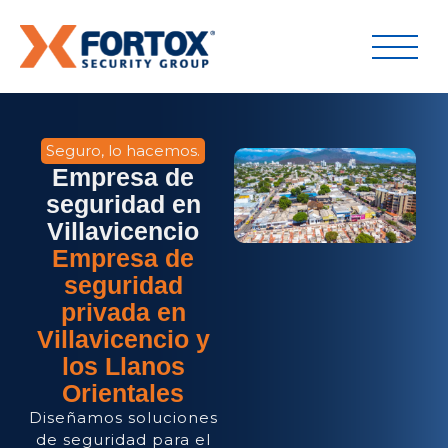
Seguro, lo hacemos.
Empresa de
seguridad en
Villavicencio
Empresa de
seguridad
privada en
Villavicencio y
los Llanos
Orientales
Diseñamos soluciones
de seguridad para el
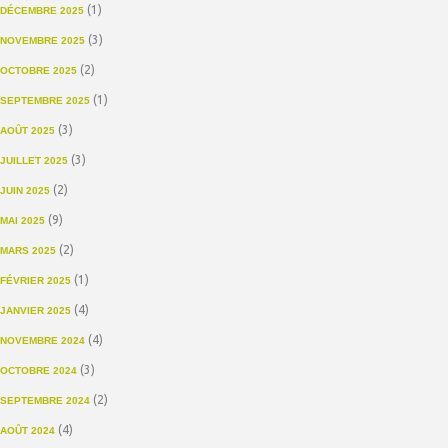
(1)
DÉCEMBRE 2025
(3)
NOVEMBRE 2025
(2)
OCTOBRE 2025
(1)
SEPTEMBRE 2025
(3)
AOÛT 2025
(3)
JUILLET 2025
(2)
JUIN 2025
(9)
MAI 2025
(2)
MARS 2025
(1)
FÉVRIER 2025
(4)
JANVIER 2025
(4)
NOVEMBRE 2024
(3)
OCTOBRE 2024
(2)
SEPTEMBRE 2024
(4)
AOÛT 2024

Task prompt: Tallying every line that holds the string "seguridad", report the total for the records and nothing else.

Task response: 3